Türkiye’nin en iyi eğitim almış, en fazla umur-ı devlet görmüş, en işleyen beyinlerinden birinin önerdiği çözüm bu iken, Başbakan Erdoğan üst-alt kimlik konusunda söylediği A’dan Z’ye doğru ve bilimsel şeyleri unutturmak istercesine davranıyor.

Bütün saldırılara rağmen yiğitçe ve vatanseverce “Üst kimlik TC vatandaşlığıdır” diye direnen insan, ertesi gün kalkıp, bir de “Ortak değer İslam’dır” diyebiliyor. Bırakın onu, bütün olayı birdenbire sıfırlarcasına, “Şemdinlili vatandaştan tanık olarak istifade edemezsiniz, çünkü PKK tehdidi altındadır” diyebiliyor. Diyarbakır Baro Başkanı Sezgin Tanrıkulu “Tanıklar uzaydan mı gelecek?” diye soruyor; kibar adam, az söylüyor.

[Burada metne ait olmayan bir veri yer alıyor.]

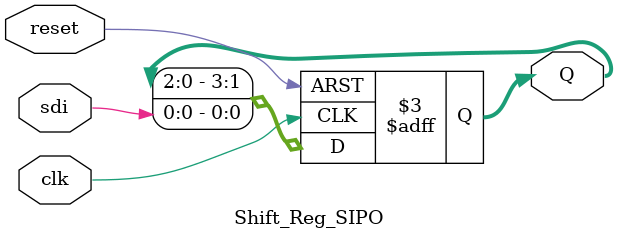
<source format=v>
module Shift_Reg_SIPO(
		input clk ,
		input sdi ,
		input reset ,
		output reg [3:0] Q
	);

	always @(posedge clk or negedge reset) begin
		if(!reset)
			Q <= 4'b0000 ;
		else
			Q[3:0] <= { Q[2:0], sdi} ;
	end

endmodule
</source>
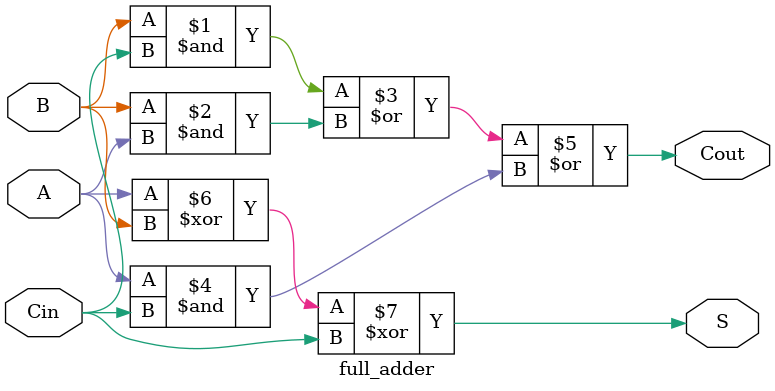
<source format=v>
`timescale 1ns / 1ps

`timescale 1ns / 1ps

module full_adder(
    input A,
    input B,
    input Cin,
    output S,
    output Cout
    );
    
    assign Cout = ((B&Cin) | (B&A) | (A&Cin));
    assign S = (A ^B ^ Cin);
     
endmodule



</source>
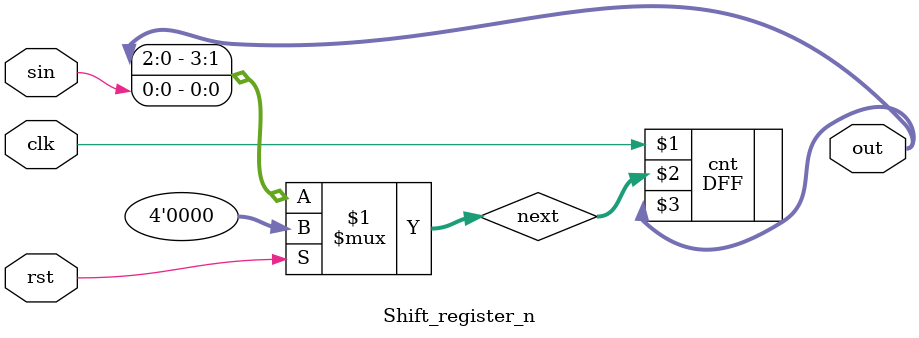
<source format=v>
module Shift_register_n(clk, rst, sin, out);
    parameter n=4 ;

    input clk, rst, sin ;
    output [n-1:0] out ;
    
    wire [n-1:0] next = rst ? {n{1'b0}}: {out[n-2:0] ,sin};
    
    DFF #(n)cnt (clk,next,out);
endmodule

</source>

Aynı saatlerde, Şemdinli’de Renault içinde yakalanan iki astsubayın görev yazısının olay gününe, yani 9 Kasım’a ait olduğu ortaya çıkıyor (Milliyet, 29 Kasım).

Türkiye, “çözüm” olarak, önüne gelen yazara “devlet yargı organlarını alenen aşağılamak”tan ve “kin ve düşmanlığa alenen tahrik”ten dava üzerine dava ikame ediyor, adeta AB sürecine savaş açmışçasına dimdik yürüyor…

Not: Kürtlerin üzerinden jet uçurmak, o bir Türk Klasiği. “Üreme” hesabı yapmak ise orijinal; yeğenim Adil’e doğrulatmak ihtiyacı hissettim. Şöyle diyor: “Hesap doğru. Türkiye’nin artış hızı, Kürtler dahil, yılda yaklaşık % 2. Eğer yeni doğanların 16 yaşına kadar çocuğu olmaz dersen, o zaman Kürtlerin artış hızının yaklaşık %17 olması gerekir. Tabii, gayri-Kürtlerin hiç artmaması şartıyla.”